[Assignment]: Return each line of the data below that contains the word "this".

[Available data]:
━━━━━━━━
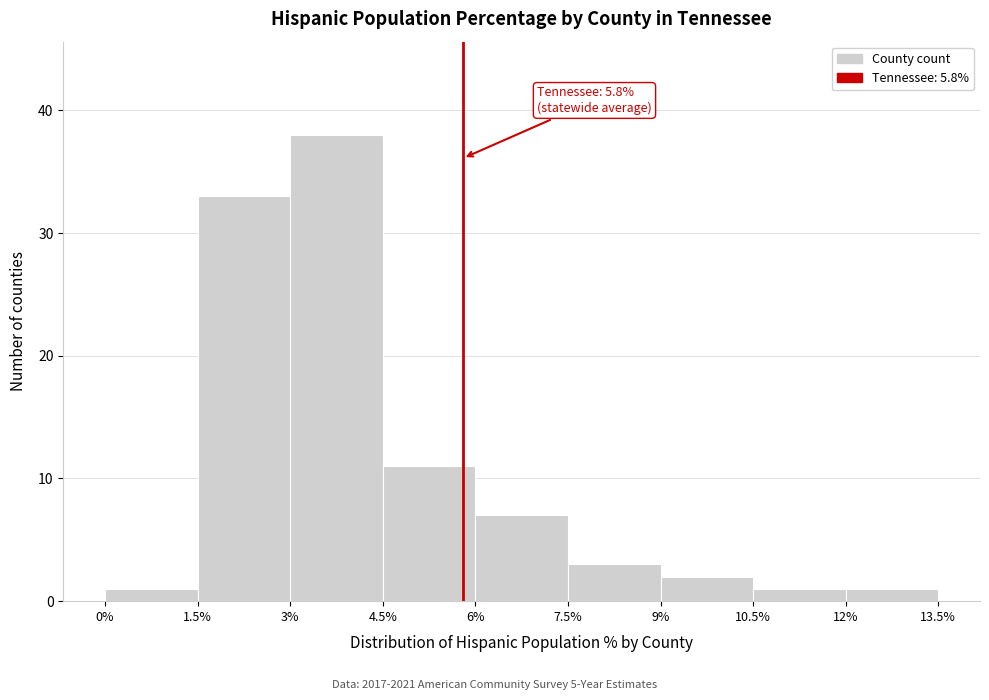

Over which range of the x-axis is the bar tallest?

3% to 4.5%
━━━━━━━━
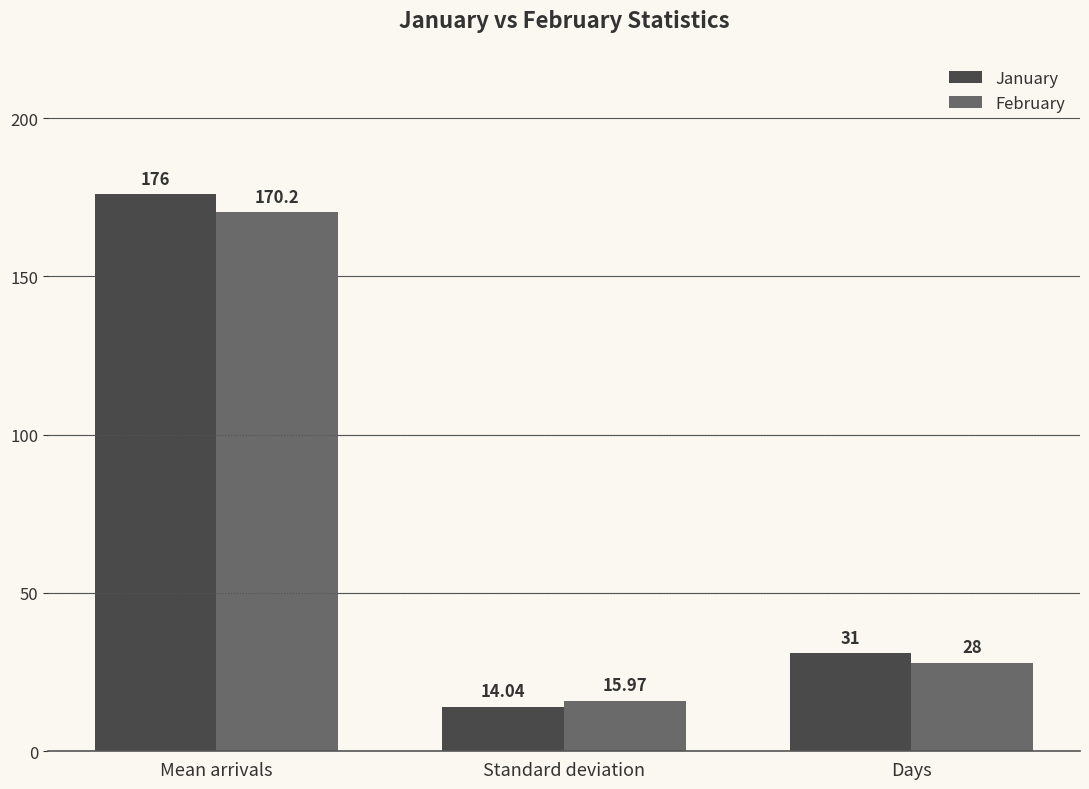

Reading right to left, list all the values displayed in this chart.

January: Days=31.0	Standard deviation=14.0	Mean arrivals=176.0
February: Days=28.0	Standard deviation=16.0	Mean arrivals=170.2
━━━━━━━━
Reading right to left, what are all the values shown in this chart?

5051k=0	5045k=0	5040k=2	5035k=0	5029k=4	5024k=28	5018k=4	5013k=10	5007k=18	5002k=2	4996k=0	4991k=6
━━━━━━━━
[Answer space]:
Reading right to left, list all the values displayed in this chart.
Reading right to left, what are all the values shown in this chart?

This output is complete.